- _Work order_
Convert the text of every listing into a JSON array of strings, with one string for each line and blank lines omitted.

- _Records for this task_
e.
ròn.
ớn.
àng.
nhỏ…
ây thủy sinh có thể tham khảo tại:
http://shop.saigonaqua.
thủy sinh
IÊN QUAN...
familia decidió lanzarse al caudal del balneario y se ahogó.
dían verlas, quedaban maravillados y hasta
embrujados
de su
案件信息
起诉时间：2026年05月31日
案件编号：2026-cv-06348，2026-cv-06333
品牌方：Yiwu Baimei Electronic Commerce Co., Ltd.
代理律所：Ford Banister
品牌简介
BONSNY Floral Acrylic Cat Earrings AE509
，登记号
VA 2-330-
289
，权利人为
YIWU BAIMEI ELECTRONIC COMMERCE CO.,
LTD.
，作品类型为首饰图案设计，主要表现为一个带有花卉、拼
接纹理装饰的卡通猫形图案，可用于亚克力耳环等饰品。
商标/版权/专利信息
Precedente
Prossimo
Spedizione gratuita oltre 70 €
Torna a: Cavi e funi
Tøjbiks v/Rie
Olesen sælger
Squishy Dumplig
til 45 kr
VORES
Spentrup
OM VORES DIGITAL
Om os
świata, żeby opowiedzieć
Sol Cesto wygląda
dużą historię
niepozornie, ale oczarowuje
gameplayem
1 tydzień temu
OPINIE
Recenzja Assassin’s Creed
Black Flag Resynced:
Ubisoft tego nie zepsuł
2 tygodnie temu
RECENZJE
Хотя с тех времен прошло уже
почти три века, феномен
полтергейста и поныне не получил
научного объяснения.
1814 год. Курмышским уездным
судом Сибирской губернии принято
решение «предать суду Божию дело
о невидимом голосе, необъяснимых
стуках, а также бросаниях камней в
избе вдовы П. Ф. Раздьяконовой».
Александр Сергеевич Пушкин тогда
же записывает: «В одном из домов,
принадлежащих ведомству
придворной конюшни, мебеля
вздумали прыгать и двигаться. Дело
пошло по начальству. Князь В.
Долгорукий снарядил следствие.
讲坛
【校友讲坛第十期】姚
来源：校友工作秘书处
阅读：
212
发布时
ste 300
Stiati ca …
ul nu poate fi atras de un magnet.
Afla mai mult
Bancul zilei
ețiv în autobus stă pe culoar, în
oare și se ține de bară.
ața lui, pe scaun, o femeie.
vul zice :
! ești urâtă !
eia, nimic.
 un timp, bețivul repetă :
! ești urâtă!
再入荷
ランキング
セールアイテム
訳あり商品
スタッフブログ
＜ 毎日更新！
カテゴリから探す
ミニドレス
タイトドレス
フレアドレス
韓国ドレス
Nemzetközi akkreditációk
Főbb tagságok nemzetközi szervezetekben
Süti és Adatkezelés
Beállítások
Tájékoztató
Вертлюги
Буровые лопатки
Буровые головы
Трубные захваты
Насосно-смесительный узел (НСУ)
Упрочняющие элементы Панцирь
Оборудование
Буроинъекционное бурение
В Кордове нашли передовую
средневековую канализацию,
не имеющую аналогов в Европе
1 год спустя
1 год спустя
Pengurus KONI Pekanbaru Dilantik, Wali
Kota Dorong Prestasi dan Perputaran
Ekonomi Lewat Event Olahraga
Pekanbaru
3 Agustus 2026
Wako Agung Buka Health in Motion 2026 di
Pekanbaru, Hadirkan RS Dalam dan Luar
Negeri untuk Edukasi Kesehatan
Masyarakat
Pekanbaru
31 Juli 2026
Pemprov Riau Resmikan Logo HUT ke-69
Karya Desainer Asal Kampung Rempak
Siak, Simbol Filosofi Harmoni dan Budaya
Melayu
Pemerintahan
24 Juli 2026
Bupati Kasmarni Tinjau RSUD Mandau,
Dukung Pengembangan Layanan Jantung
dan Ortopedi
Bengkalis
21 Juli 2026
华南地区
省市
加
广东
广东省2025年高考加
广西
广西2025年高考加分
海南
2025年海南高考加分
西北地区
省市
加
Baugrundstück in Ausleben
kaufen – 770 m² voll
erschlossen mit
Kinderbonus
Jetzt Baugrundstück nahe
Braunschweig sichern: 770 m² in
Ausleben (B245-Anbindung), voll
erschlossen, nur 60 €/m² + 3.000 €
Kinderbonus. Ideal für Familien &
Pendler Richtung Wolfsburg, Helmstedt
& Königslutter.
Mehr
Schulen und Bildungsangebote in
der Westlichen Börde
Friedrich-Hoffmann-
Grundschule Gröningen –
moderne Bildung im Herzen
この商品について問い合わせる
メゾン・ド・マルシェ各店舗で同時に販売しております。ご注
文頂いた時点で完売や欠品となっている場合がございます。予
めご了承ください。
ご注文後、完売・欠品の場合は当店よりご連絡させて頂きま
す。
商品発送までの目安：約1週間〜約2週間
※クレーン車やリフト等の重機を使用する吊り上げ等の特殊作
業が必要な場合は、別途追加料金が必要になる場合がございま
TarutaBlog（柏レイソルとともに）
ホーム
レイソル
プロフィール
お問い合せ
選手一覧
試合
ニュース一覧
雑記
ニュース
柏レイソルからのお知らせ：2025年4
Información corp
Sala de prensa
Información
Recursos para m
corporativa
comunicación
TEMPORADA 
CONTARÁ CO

- _Output of the exercise_
[
  "e.",
  "ròn.",
  "ớn.",
  "àng.",
  "nhỏ…",
  "ây thủy sinh có thể tham khảo tại:",
  "http://shop.saigonaqua.",
  "thủy sinh",
  "IÊN QUAN...",
  "familia decidió lanzarse al caudal del balneario y se ahogó.",
  "dían verlas, quedaban maravillados y hasta",
  "embrujados",
  "de su",
  "案件信息",
  "起诉时间：2026年05月31日",
  "案件编号：2026-cv-06348，2026-cv-06333",
  "品牌方：Yiwu Baimei Electronic Commerce Co., Ltd.",
  "代理律所：Ford Banister",
  "品牌简介",
  "BONSNY Floral Acrylic Cat Earrings AE509",
  "，登记号",
  "VA 2-330-",
  "289",
  "，权利人为",
  "YIWU BAIMEI ELECTRONIC COMMERCE CO.,",
  "LTD.",
  "，作品类型为首饰图案设计，主要表现为一个带有花卉、拼",
  "接纹理装饰的卡通猫形图案，可用于亚克力耳环等饰品。",
  "商标/版权/专利信息",
  "Precedente",
  "Prossimo",
  "Spedizione gratuita oltre 70 €",
  "Torna a: Cavi e funi",
  "Tøjbiks v/Rie",
  "Olesen sælger",
  "Squishy Dumplig",
  "til 45 kr",
  "VORES",
  "Spentrup",
  "OM VORES DIGITAL",
  "Om os",
  "świata, żeby opowiedzieć",
  "Sol Cesto wygląda",
  "dużą historię",
  "niepozornie, ale oczarowuje",
  "gameplayem",
  "1 tydzień temu",
  "OPINIE",
  "Recenzja Assassin’s Creed",
  "Black Flag Resynced:",
  "Ubisoft tego nie zepsuł",
  "2 tygodnie temu",
  "RECENZJE",
  "Хотя с тех времен прошло уже",
  "почти три века, феномен",
  "полтергейста и поныне не получил",
  "научного объяснения.",
  "1814 год. Курмышским уездным",
  "судом Сибирской губернии принято",
  "решение «предать суду Божию дело",
  "о невидимом голосе, необъяснимых",
  "стуках, а также бросаниях камней в",
  "избе вдовы П. Ф. Раздьяконовой».",
  "Александр Сергеевич Пушкин тогда",
  "же записывает: «В одном из домов,",
  "принадлежащих ведомству",
  "придворной конюшни, мебеля",
  "вздумали прыгать и двигаться. Дело",
  "пошло по начальству. Князь В.",
  "Долгорукий снарядил следствие.",
  "讲坛",
  "【校友讲坛第十期】姚",
  "来源：校友工作秘书处",
  "阅读：",
  "212",
  "发布时",
  "ste 300",
  "Stiati ca …",
  "ul nu poate fi atras de un magnet.",
  "Afla mai mult",
  "Bancul zilei",
  "ețiv în autobus stă pe culoar, în",
  "oare și se ține de bară.",
  "ața lui, pe scaun, o femeie.",
  "vul zice :",
  "! ești urâtă !",
  "eia, nimic.",
  " un timp, bețivul repetă :",
  "! ești urâtă!",
  "再入荷",
  "ランキング",
  "セールアイテム",
  "訳あり商品",
  "スタッフブログ",
  "＜ 毎日更新！",
  "カテゴリから探す",
  "ミニドレス",
  "タイトドレス",
  "フレアドレス",
  "韓国ドレス",
  "Nemzetközi akkreditációk",
  "Főbb tagságok nemzetközi szervezetekben",
  "Süti és Adatkezelés",
  "Beállítások",
  "Tájékoztató",
  "Вертлюги",
  "Буровые лопатки",
  "Буровые головы",
  "Трубные захваты",
  "Насосно-смесительный узел (НСУ)",
  "Упрочняющие элементы Панцирь",
  "Оборудование",
  "Буроинъекционное бурение",
  "В Кордове нашли передовую",
  "средневековую канализацию,",
  "не имеющую аналогов в Европе",
  "1 год спустя",
  "1 год спустя",
  "Pengurus KONI Pekanbaru Dilantik, Wali",
  "Kota Dorong Prestasi dan Perputaran",
  "Ekonomi Lewat Event Olahraga",
  "Pekanbaru",
  "3 Agustus 2026",
  "Wako Agung Buka Health in Motion 2026 di",
  "Pekanbaru, Hadirkan RS Dalam dan Luar",
  "Negeri untuk Edukasi Kesehatan",
  "Masyarakat",
  "Pekanbaru",
  "31 Juli 2026",
  "Pemprov Riau Resmikan Logo HUT ke-69",
  "Karya Desainer Asal Kampung Rempak",
  "Siak, Simbol Filosofi Harmoni dan Budaya",
  "Melayu",
  "Pemerintahan",
  "24 Juli 2026",
  "Bupati Kasmarni Tinjau RSUD Mandau,",
  "Dukung Pengembangan Layanan Jantung",
  "dan Ortopedi",
  "Bengkalis",
  "21 Juli 2026",
  "华南地区",
  "省市",
  "加",
  "广东",
  "广东省2025年高考加",
  "广西",
  "广西2025年高考加分",
  "海南",
  "2025年海南高考加分",
  "西北地区",
  "省市",
  "加",
  "Baugrundstück in Ausleben",
  "kaufen – 770 m² voll",
  "erschlossen mit",
  "Kinderbonus",
  "Jetzt Baugrundstück nahe",
  "Braunschweig sichern: 770 m² in",
  "Ausleben (B245-Anbindung), voll",
  "erschlossen, nur 60 €/m² + 3.000 €",
  "Kinderbonus. Ideal für Familien &",
  "Pendler Richtung Wolfsburg, Helmstedt",
  "& Königslutter.",
  "Mehr",
  "Schulen und Bildungsangebote in",
  "der Westlichen Börde",
  "Friedrich-Hoffmann-",
  "Grundschule Gröningen –",
  "moderne Bildung im Herzen",
  "この商品について問い合わせる",
  "メゾン・ド・マルシェ各店舗で同時に販売しております。ご注",
  "文頂いた時点で完売や欠品となっている場合がございます。予",
  "めご了承ください。",
  "ご注文後、完売・欠品の場合は当店よりご連絡させて頂きま",
  "す。",
  "商品発送までの目安：約1週間〜約2週間",
  "※クレーン車やリフト等の重機を使用する吊り上げ等の特殊作",
  "業が必要な場合は、別途追加料金が必要になる場合がございま",
  "TarutaBlog（柏レイソルとともに）",
  "ホーム",
  "レイソル",
  "プロフィール",
  "お問い合せ",
  "選手一覧",
  "試合",
  "ニュース一覧",
  "雑記",
  "ニュース",
  "柏レイソルからのお知らせ：2025年4",
  "Información corp",
  "Sala de prensa",
  "Información",
  "Recursos para m",
  "corporativa",
  "comunicación",
  "TEMPORADA ",
  "CONTARÁ CO"
]